Question

A vertical pole of length 6 m casts a shadow 4 m long on the ground and at the same time a tower casts a shadow 28 m long. Find the height of the tower.

Answer 1

Hint: First of all, make the figures and name the vertices which will give us an idea of what we have to find. These types of questions usually form a triangular shape. Observe the figure carefully and see if these two figures have any kind of similarity. Then taking this similarity into consideration proceed for the rest of the calculations.

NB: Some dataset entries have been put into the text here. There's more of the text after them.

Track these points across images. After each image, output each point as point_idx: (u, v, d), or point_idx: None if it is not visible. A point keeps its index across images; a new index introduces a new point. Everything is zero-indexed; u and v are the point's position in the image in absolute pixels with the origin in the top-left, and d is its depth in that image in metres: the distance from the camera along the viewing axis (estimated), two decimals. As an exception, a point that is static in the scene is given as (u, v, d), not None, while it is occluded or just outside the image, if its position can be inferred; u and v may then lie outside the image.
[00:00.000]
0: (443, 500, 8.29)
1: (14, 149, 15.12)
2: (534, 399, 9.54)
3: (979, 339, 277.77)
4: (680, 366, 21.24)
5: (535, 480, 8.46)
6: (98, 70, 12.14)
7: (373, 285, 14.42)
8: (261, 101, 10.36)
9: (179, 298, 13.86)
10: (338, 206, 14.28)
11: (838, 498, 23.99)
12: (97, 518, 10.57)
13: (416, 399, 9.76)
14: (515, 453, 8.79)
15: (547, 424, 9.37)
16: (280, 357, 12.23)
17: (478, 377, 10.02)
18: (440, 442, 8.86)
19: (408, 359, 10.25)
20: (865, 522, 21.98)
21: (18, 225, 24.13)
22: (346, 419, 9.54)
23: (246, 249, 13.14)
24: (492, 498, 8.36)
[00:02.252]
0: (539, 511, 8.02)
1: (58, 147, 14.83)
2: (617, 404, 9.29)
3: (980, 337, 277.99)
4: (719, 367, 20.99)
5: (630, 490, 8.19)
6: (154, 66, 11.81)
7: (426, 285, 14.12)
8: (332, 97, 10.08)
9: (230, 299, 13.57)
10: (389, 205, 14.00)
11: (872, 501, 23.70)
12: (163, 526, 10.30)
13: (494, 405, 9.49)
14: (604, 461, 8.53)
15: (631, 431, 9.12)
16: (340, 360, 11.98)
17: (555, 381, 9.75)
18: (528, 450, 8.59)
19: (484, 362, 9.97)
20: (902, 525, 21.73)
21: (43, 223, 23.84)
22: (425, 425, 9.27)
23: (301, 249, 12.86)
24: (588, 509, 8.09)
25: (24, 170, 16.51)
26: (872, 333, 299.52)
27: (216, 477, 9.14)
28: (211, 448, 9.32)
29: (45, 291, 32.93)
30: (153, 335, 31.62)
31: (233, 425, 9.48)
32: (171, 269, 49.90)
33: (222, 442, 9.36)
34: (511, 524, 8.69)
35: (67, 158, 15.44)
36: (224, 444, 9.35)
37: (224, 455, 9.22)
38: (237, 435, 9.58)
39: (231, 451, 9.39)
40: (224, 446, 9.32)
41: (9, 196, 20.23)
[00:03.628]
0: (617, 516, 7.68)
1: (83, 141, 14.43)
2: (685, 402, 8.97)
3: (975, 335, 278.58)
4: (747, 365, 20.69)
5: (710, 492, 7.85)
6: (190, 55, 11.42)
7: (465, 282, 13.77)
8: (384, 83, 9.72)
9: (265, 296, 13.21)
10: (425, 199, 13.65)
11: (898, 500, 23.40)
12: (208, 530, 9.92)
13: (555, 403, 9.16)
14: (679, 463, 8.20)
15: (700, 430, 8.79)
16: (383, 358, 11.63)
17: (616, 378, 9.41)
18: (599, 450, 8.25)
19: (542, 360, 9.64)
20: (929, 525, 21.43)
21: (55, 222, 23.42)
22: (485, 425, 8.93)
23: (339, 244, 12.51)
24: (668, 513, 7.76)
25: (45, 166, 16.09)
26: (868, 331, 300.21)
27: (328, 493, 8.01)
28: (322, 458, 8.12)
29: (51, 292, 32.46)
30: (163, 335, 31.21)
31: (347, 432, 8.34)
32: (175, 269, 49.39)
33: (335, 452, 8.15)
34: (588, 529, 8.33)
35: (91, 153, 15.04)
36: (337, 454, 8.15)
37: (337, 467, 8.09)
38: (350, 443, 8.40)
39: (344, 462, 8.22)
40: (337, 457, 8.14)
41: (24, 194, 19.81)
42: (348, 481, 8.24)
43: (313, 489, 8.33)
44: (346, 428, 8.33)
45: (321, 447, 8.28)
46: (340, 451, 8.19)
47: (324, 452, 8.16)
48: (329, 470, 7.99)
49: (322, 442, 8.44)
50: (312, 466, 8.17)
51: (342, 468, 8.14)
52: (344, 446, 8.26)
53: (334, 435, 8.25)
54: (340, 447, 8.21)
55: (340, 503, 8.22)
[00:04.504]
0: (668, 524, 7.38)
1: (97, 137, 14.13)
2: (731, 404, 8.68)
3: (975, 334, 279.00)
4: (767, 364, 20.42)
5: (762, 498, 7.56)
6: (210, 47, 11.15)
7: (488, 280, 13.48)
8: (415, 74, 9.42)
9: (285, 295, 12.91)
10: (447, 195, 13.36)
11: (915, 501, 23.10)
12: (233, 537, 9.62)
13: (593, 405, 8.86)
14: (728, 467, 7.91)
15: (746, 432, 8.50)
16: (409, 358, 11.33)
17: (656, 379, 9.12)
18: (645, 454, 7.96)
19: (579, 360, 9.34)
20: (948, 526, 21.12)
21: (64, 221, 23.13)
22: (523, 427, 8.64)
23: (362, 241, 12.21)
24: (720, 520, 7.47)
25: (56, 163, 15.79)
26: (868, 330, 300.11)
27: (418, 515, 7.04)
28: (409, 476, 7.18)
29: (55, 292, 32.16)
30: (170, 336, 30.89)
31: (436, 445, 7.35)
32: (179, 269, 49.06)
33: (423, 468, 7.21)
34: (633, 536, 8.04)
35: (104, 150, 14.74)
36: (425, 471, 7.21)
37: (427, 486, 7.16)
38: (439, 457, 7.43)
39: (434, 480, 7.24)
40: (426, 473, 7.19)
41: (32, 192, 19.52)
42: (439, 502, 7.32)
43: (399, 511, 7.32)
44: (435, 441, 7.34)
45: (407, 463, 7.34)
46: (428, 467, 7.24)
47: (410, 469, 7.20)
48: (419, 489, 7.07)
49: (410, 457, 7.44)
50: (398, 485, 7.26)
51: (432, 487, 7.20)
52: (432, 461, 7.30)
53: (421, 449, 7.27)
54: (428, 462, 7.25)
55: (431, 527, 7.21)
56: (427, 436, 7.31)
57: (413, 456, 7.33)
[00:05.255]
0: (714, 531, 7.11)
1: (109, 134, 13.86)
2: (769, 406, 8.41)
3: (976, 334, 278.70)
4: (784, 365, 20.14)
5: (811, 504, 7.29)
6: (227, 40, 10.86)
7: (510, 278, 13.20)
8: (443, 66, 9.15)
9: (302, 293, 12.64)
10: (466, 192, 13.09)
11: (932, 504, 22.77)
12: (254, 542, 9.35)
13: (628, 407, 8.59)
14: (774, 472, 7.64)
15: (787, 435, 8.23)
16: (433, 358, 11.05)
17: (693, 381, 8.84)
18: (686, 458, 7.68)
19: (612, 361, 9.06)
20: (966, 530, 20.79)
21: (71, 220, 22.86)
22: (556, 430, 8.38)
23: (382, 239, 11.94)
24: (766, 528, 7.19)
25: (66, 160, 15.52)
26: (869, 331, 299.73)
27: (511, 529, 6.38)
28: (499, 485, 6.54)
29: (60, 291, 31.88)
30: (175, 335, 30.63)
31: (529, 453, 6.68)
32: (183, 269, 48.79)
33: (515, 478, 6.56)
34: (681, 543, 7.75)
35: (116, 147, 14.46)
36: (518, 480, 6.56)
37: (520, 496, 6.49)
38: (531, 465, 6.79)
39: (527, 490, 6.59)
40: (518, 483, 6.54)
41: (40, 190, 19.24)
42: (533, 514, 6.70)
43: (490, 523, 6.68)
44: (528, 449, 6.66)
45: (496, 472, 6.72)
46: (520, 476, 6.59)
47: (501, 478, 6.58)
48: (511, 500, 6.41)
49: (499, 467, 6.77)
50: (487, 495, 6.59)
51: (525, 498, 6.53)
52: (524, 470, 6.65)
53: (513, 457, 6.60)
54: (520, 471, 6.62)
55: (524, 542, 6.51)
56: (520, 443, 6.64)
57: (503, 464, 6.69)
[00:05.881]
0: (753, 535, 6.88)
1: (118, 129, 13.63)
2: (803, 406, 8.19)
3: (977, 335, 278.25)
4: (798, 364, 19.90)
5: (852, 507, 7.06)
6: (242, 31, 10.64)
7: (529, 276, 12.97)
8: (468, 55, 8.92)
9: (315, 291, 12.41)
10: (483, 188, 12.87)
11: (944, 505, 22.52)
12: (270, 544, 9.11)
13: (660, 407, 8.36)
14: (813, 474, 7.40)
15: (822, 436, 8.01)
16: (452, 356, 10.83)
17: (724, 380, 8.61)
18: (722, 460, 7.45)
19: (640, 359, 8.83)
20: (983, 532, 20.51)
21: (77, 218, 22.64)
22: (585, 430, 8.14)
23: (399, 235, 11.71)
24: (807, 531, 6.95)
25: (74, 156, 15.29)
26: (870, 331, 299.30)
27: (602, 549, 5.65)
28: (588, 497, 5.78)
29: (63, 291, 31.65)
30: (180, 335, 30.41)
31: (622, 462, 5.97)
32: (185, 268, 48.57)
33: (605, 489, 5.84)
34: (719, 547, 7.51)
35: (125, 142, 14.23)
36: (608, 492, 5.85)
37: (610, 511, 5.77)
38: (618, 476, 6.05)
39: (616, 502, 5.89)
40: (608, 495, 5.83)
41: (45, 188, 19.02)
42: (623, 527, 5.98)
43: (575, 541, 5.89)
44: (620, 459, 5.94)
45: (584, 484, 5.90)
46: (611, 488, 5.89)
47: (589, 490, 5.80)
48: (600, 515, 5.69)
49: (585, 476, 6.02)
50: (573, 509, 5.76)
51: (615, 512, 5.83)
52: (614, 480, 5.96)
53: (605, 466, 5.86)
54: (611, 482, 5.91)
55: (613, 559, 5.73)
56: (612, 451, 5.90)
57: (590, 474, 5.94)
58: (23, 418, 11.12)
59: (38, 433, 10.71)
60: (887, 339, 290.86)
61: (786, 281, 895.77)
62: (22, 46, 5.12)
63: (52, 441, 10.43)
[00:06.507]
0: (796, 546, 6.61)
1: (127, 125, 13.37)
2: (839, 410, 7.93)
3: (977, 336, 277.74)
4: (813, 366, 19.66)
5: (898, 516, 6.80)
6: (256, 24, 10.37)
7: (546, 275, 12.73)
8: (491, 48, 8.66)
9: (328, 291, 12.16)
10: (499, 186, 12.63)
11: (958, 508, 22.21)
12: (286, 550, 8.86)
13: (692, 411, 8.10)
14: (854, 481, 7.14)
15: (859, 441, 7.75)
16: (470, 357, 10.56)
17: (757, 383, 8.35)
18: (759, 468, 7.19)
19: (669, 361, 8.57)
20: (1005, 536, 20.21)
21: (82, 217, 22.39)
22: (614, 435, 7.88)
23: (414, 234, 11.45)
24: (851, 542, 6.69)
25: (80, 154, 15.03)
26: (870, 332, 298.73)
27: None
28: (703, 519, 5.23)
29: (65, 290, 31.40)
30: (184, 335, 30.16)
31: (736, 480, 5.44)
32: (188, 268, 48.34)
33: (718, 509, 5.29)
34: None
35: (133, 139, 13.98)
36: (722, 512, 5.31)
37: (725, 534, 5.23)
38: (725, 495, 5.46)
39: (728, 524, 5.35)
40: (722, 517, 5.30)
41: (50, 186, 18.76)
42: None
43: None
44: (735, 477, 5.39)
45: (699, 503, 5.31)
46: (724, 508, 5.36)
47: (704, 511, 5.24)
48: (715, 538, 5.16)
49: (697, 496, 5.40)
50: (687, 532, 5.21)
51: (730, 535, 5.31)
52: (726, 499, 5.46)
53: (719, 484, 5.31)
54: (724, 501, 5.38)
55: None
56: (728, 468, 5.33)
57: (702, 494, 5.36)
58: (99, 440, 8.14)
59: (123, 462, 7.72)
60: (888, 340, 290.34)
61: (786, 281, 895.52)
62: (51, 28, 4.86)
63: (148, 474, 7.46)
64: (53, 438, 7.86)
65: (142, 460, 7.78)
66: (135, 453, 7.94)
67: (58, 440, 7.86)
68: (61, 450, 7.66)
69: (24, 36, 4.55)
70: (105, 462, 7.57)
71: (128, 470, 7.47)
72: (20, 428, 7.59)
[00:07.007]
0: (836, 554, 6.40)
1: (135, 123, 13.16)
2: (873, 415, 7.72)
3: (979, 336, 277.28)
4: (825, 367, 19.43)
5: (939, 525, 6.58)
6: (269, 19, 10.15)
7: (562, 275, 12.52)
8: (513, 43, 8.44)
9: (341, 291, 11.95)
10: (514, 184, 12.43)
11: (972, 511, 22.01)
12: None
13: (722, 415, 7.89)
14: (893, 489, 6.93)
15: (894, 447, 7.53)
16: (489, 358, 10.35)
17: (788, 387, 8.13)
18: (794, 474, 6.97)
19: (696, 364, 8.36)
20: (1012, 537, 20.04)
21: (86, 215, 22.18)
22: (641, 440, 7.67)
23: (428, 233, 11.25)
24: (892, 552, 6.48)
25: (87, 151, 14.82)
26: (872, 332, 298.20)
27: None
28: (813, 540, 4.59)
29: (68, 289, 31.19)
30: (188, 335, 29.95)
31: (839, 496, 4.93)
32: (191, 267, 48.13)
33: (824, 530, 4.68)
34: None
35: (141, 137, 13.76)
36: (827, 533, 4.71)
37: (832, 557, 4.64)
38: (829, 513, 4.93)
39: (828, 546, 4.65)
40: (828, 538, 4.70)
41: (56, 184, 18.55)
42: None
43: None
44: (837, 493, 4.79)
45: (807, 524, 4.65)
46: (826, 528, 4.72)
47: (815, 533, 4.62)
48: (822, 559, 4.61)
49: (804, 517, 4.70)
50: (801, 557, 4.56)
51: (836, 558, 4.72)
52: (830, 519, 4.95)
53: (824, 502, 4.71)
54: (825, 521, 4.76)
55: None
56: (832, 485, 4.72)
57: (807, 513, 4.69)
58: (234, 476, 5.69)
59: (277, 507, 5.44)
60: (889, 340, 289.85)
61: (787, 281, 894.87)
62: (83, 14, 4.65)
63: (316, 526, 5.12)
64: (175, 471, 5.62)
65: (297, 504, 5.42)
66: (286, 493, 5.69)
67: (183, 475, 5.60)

Complete step by step answer:
Given,
Height of pole = AB = 6 m
Length of shadow of pole = BC = 4 m
Length of shadow of tower = EF = 28 m

In \[\Delta ABC\] and \[\Delta DEF\]
\[
   \Rightarrow \angle B = \angle E = 90^\circ {\text{ }}\left[ {\because {\text{as both are vertical to ground}}} \right] \\
   \Rightarrow \angle C = \angle F{\text{ }}\left[ {\because {\text{same angle of elevation in both the cases as both shadows are casted at the same time}}} \right] \\
  \therefore \Delta ABC \cong \Delta DEF{\text{ by AA similarity criterion}} \\
\]
We know that if two triangles are similar, ratio of their sides are in proportion
So, \[\dfrac{{AB}}{{DE}} = \dfrac{{BC}}{{EF}}\]
\[
   \Rightarrow \dfrac{6}{{DE}} = \dfrac{4}{{28}} \\
   \Rightarrow DE = 6 \times 7 = 42m \\
\]

Hence, the height of the tower is 42 m.

Note: Two triangles are said to be similar when they have two corresponding angles congruent and the sides proportional. The area, altitude, and the volume of similar triangles are in the same ratio as the ratio of the length of their sides. ‘\[ \cong \]’ is the symbol of similarity.